幸い、このような問題が出てくることを事前に知っていれば、先に準備しておくことである程度対処できます。成長が加速するフェーズに入る目処が立ったら、すぐにでもジェネラリストたちに声をかけ、専門性を極めるよう促しましょう。
スタートアップのカオスな日常に追われる中、人材育成は後回しにされがちかもしれません。ですが、これまでともに歩んできた大切なメンバーたちの成長を支えるほうが、外部から採用するよりも最終的に良い結果が得られるかもしれないのです。
しかし残念ながら、誰もが会社の変化についていけるわけではありません。「ゼロからイチ」のフェーズに適している人もいれば、「1から10」や、「10から100」などの段階で最も能力を発揮できる人もいます。
自分の能力とマッチしていないと感じて、自ら会社を去っていく人もいるでしょう。それがお互いにとって最善の道である場合もあります。
一方で、会社に残り続け、結果的に会社の負担になってしまうケースもあります。社員に会社を辞めてもらう方法については、それ自体が1つの記事として取り上げるべき繊細なトピックですので、今回は触れないでおきます。
重要なのは、会社の成長過程として、このフェーズである程度の離職者が出るのは普通で、むしろ会社にとって望ましいことだということです。

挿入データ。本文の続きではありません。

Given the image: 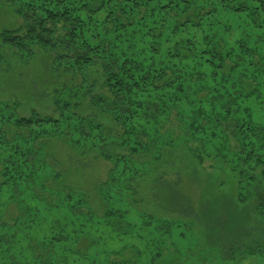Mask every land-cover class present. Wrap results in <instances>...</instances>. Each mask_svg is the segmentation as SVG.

また、この段階を乗り越えるにあたって、実は起業家自身がおそらく究極の「オール80点プレイヤー」であるという厳しい現実を自覚する必要があります。起業家で、特にCEOとして活動してきた人であれば、ほぼ全ての業務をいずれかの時点で経験していると思います。そして基本的にどのタスクも「それなりにできる」程度にこなしていたのではないでしょうか。実際のところ、それで何も問題ありません。
誰よりも成功している起業家やCEOたちを見ればわかりますが、彼らが極めているのは、優秀な「一点特化型90点超プレイヤー」を探し出し、そのスペシャリストたちが専門分野で存分に能力を発揮できるよう十分な裁量を与えることだからです。
しかし、起業家というのは職業柄、はっきりした意見を持っている人が多く、ついなんでも口を出してしまいたくなるものです。スペシャリストのほうがその分野に関してはるかに優れた判断ができるのに、CEOの意見を優先してしまうようなことにならないよう、常に気をつける必要があります。
業務の専門化に伴う苦悩は、スタートアップをスケールしていく中で避けられないものです。そして起業家がこの段階にどう備え、乗り越えていくかは、会社の命運のみならず社員たちの人生にも大きく関わってきます。
会社が順調に成長すればいずれ必ず通る道ですので、その限られた成功を掴める起業家であれば、ぜひ備えておきましょう。